Photo Credits: Mitsubishi

The specs of the Mitsubishi 3000GT read like something new today: all-wheel drive, all-wheel steering, twin-turbo, with active suspension, active exhaust and active aerodynamics. But the 3000GT debuted at the very beginning of the 1990s—when Mitsubishi was rad—making it possibly the most ambitious moonshot car of its day.

The Japanese prestige cars of the ‘80s and ‘90s remain some of the most technologically advanced cars of all time. In some cases, that desire produces vehicles of immeasurable grace, like the original NSX. On the other end of the spectrum lies the Mitsubishi 3000GT.

It is not a particularly light car, with different models fitting in the mid-3000 pound range, all the way up to about 3,700. This was largely because Mitsubishi envisioned the car as “a new-age super four-wheel drive sports car.” If there was a feature that Mitsubishi could affix to the 3000GT, it did. (To that end, if there was a panel that could have a vent, it got one.) There was even a retractable hardtop version called the Spyder.

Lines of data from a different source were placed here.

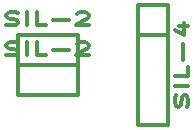
<source format=gto>
G04 ( created by brdgerber.py ( brdgerber.py v0.1 2014-03-12 ) ) date 2021-12-14 04:37:03 EST*
G04 Gerber Fmt 3.4, Leading zero omitted, Abs format*
%MOIN*%
%FSLAX34Y34*%
G01*
G70*
G90*
G04 APERTURE LIST*
%ADD10R,0.0550X0.0550*%
%ADD12C,0.0120*%
%ADD13C,0.0200*%
%ADD11C,0.0550*%
G04 APERTURE END LIST*
G54D10*
D12*
G01X01500Y01500D02*
G01X01500Y02500D01*
D12*
G01X01500Y02500D02*
G01X03500Y02500D01*
D12*
G01X03500Y02500D02*
G01X03500Y01500D01*
D12*
G01X03500Y01500D02*
G01X01500Y01500D01*
D12*
G01X01122Y02847D02*
G01X01219Y02827D01*
G01X01381Y02827D01*
G01X01446Y02847D01*
G01X01478Y02868D01*
G01X01511Y02908D01*
G01X01511Y02949D01*
G01X01478Y02990D01*
G01X01446Y03010D01*
G01X01381Y03031D01*
G01X01251Y03051D01*
G01X01187Y03071D01*
G01X01154Y03092D01*
G01X01122Y03132D01*
G01X01122Y03173D01*
G01X01154Y03214D01*
G01X01187Y03234D01*
G01X01251Y03255D01*
G01X01414Y03255D01*
G01X01511Y03234D01*
D12*
G01X01803Y02827D02*
G01X01803Y03255D01*
D12*
G01X02451Y02827D02*
G01X02127Y02827D01*
G01X02127Y03255D01*
D12*
G01X02678Y02990D02*
G01X03197Y02990D01*
D12*
G01X03489Y03214D02*
G01X03522Y03234D01*
G01X03586Y03255D01*
G01X03749Y03255D01*
G01X03813Y03234D01*
G01X03846Y03214D01*
G01X03878Y03173D01*
G01X03878Y03132D01*
G01X03846Y03071D01*
G01X03457Y02827D01*
G01X03878Y02827D01*
D12*
G01X01500Y02500D02*
G01X01500Y03500D01*
D12*
G01X01500Y03500D02*
G01X03500Y03500D01*
D12*
G01X03500Y03500D02*
G01X03500Y02500D01*
D12*
G01X03500Y02500D02*
G01X01500Y02500D01*
D12*
G01X01122Y03847D02*
G01X01219Y03827D01*
G01X01381Y03827D01*
G01X01446Y03847D01*
G01X01478Y03868D01*
G01X01511Y03908D01*
G01X01511Y03949D01*
G01X01478Y03990D01*
G01X01446Y04010D01*
G01X01381Y04031D01*
G01X01251Y04051D01*
G01X01187Y04071D01*
G01X01154Y04092D01*
G01X01122Y04132D01*
G01X01122Y04173D01*
G01X01154Y04214D01*
G01X01187Y04234D01*
G01X01251Y04255D01*
G01X01414Y04255D01*
G01X01511Y04234D01*
D12*
G01X01803Y03827D02*
G01X01803Y04255D01*
D12*
G01X02451Y03827D02*
G01X02127Y03827D01*
G01X02127Y04255D01*
D12*
G01X02678Y03990D02*
G01X03197Y03990D01*
D12*
G01X03489Y04214D02*
G01X03522Y04234D01*
G01X03586Y04255D01*
G01X03749Y04255D01*
G01X03813Y04234D01*
G01X03846Y04214D01*
G01X03878Y04173D01*
G01X03878Y04132D01*
G01X03846Y04071D01*
G01X03457Y03827D01*
G01X03878Y03827D01*
D12*
G01X06500Y04500D02*
G01X06500Y04500D01*
D12*
G01X05500Y04500D02*
G01X06500Y04500D01*
D12*
G01X06500Y04500D02*
G01X06500Y04500D01*
D12*
G01X06500Y04500D02*
G01X06500Y00500D01*
D12*
G01X06500Y00500D02*
G01X05500Y00500D01*
D12*
G01X05500Y00500D02*
G01X05500Y04500D01*
D12*
G01X05500Y03500D02*
G01X06500Y03500D01*
D12*
G01X07153Y01118D02*
G01X07173Y01215D01*
G01X07173Y01378D01*
G01X07153Y01443D01*
G01X07132Y01475D01*
G01X07092Y01508D01*
G01X07051Y01508D01*
G01X07010Y01475D01*
G01X06990Y01443D01*
G01X06969Y01378D01*
G01X06949Y01248D01*
G01X06929Y01183D01*
G01X06908Y01150D01*
G01X06868Y01118D01*
G01X06827Y01118D01*
G01X06786Y01150D01*
G01X06766Y01183D01*
G01X06745Y01248D01*
G01X06745Y01410D01*
G01X06766Y01508D01*
D12*
G01X07173Y01801D02*
G01X06745Y01801D01*
D12*
G01X07173Y02451D02*
G01X07173Y02126D01*
G01X06745Y02126D01*
D12*
G01X07010Y02679D02*
G01X07010Y03199D01*
D12*
G01X06888Y03817D02*
G01X07173Y03817D01*
D12*
G01X06725Y03655D02*
G01X07031Y03492D01*
G01X07031Y03915D01*
M02*

</source>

I should also mention that the car was called the GTO in Japan, and was also rebadged as the Dodge Stealth. Early cars had some of the most enthusiastic pop-up headlights ever put on a car.


The final 3000GT VR-4s were, again, a nice car for anyone to look at today: the dual-overhead-cam 3.0-liter V6 made a good 320 horsepower and 315 lb-ft of torque with fulltime four-wheel drive with a viscous center diff and a six-speed manual.

Also, bless, you got a completely outrageous rear wing.


I personally would never buy one of these things, believing that the instant I did, some relay or servo would give out and my car would start limping down the road with a droopy front lip and an electronically-adjustable shock out of whack.

But I don’t know if these things are as bad as I think they are.